### What you will do
Quote all entries exactly, leaving pictures aside.

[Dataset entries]
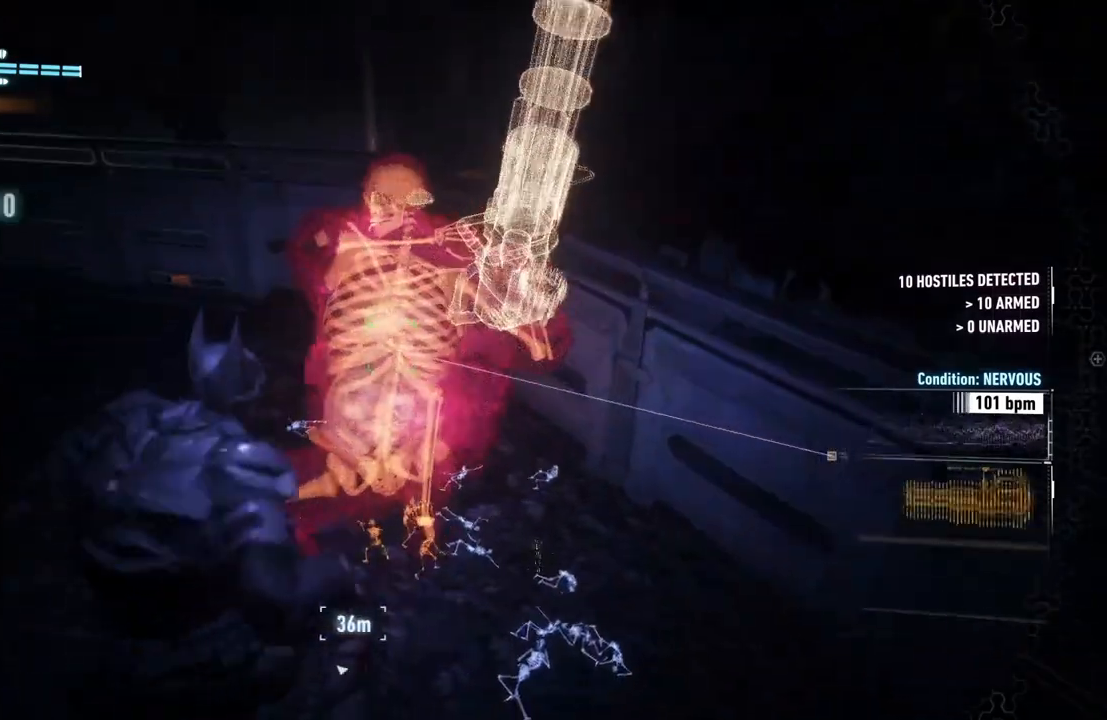
{"buttons": ["X"], "left_stick": "center", "right_stick": "center", "events": [[117, "X", "up"], [167, "X", "down"], [267, "X", "up"], [333, "X", "down"], [433, "X", "up"], [500, "X", "down"]]}
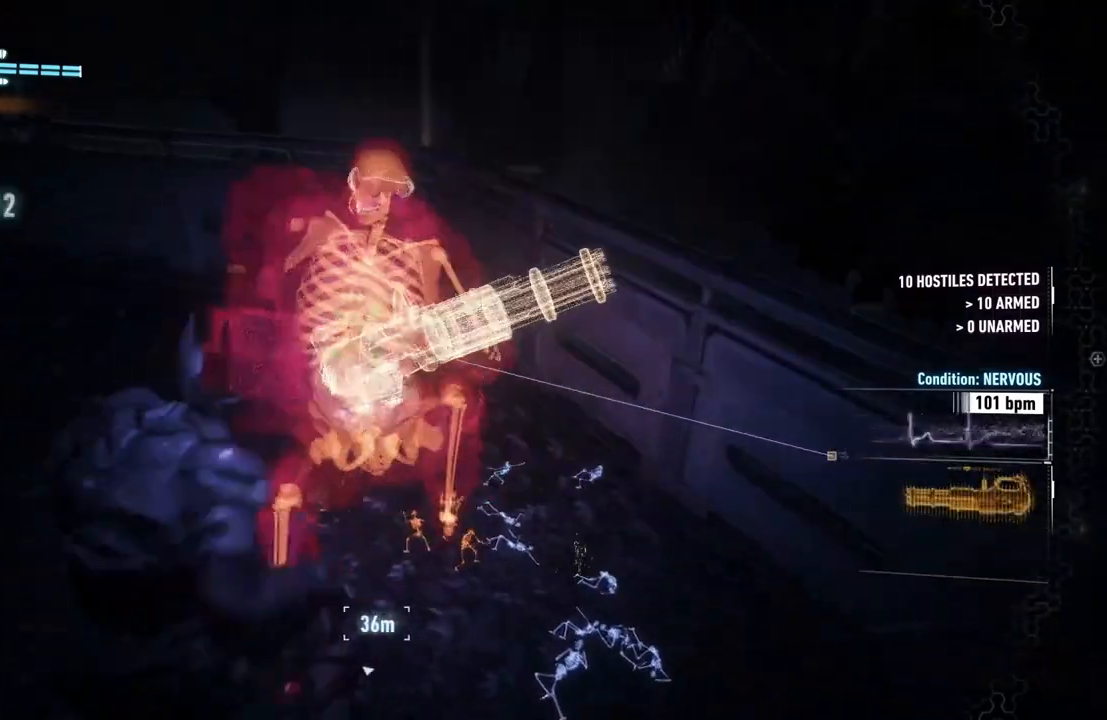
{"buttons": ["Y"], "left_stick": "center", "right_stick": "center", "events": [[117, "X", "up"], [167, "X", "down"], [283, "X", "up"], [350, "X", "down"], [433, "X", "up"], [500, "Y", "down"]]}
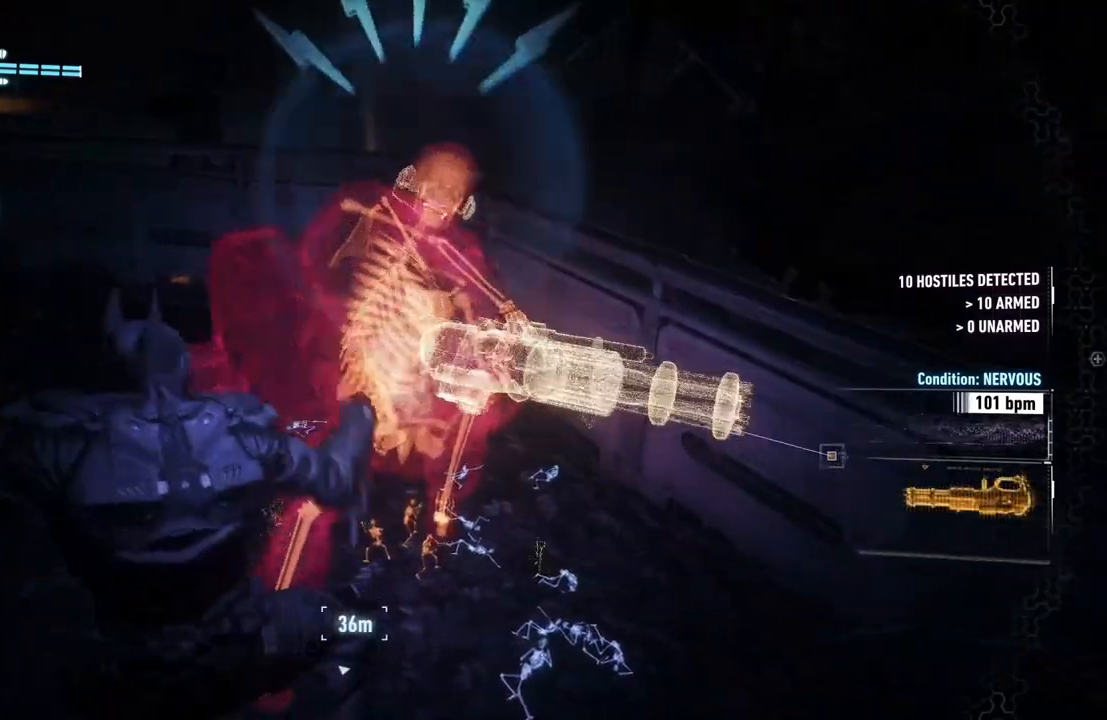
{"buttons": ["X"], "left_stick": "center", "right_stick": "center", "events": [[117, "Y", "up"], [200, "Y", "down"], [317, "Y", "up"], [433, "X", "down"]]}
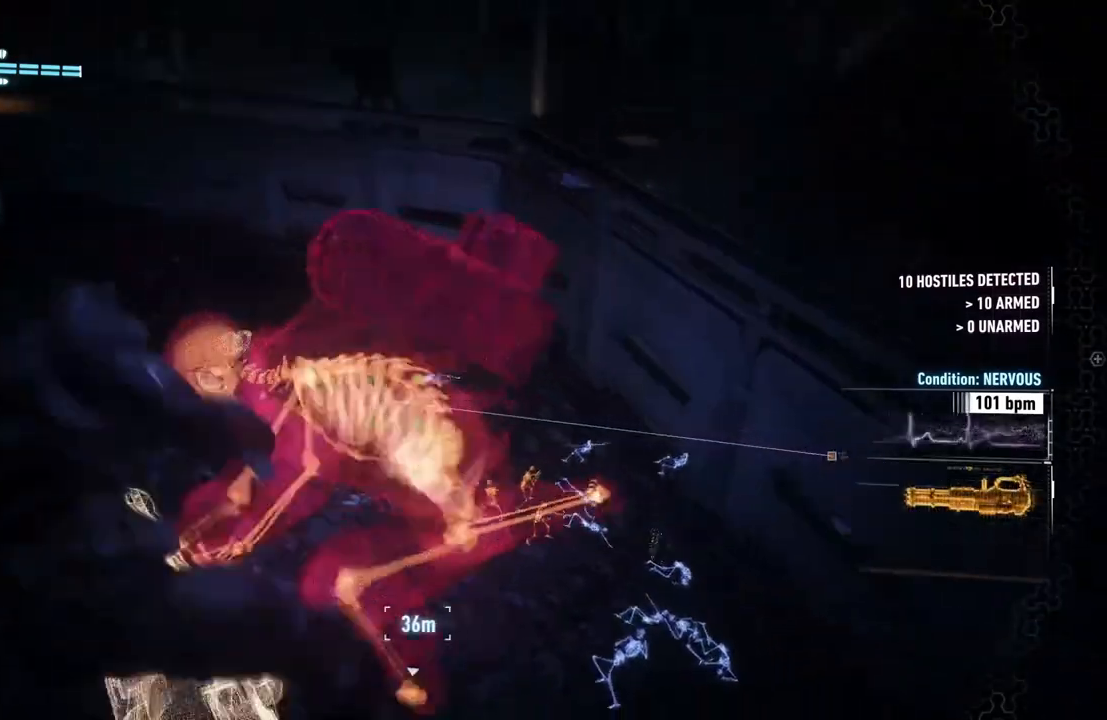
{"buttons": [], "left_stick": "center", "right_stick": "center", "events": [[67, "X", "up"], [150, "X", "down"], [283, "X", "up"], [350, "X", "down"], [500, "X", "up"]]}
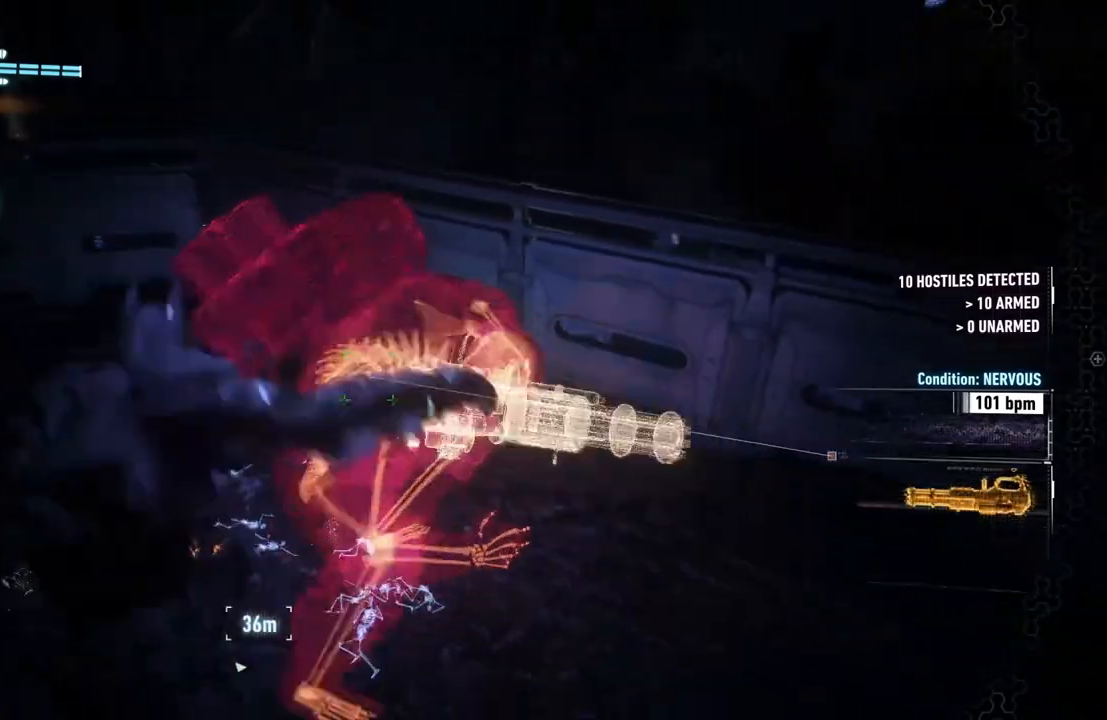
{"buttons": ["X"], "left_stick": "center", "right_stick": "center", "events": [[83, "X", "down"], [200, "X", "up"], [283, "X", "down"], [400, "X", "up"], [467, "X", "down"]]}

### Task output
{"buttons": ["X"], "left_stick": "center", "right_stick": "center", "events": [[117, "X", "up"], [167, "X", "down"], [267, "X", "up"], [333, "X", "down"], [433, "X", "up"], [500, "X", "down"]]}
{"buttons": ["Y"], "left_stick": "center", "right_stick": "center", "events": [[117, "X", "up"], [167, "X", "down"], [283, "X", "up"], [350, "X", "down"], [433, "X", "up"], [500, "Y", "down"]]}
{"buttons": ["X"], "left_stick": "center", "right_stick": "center", "events": [[117, "Y", "up"], [200, "Y", "down"], [317, "Y", "up"], [433, "X", "down"]]}
{"buttons": [], "left_stick": "center", "right_stick": "center", "events": [[67, "X", "up"], [150, "X", "down"], [283, "X", "up"], [350, "X", "down"], [500, "X", "up"]]}
{"buttons": ["X"], "left_stick": "center", "right_stick": "center", "events": [[83, "X", "down"], [200, "X", "up"], [283, "X", "down"], [400, "X", "up"], [467, "X", "down"]]}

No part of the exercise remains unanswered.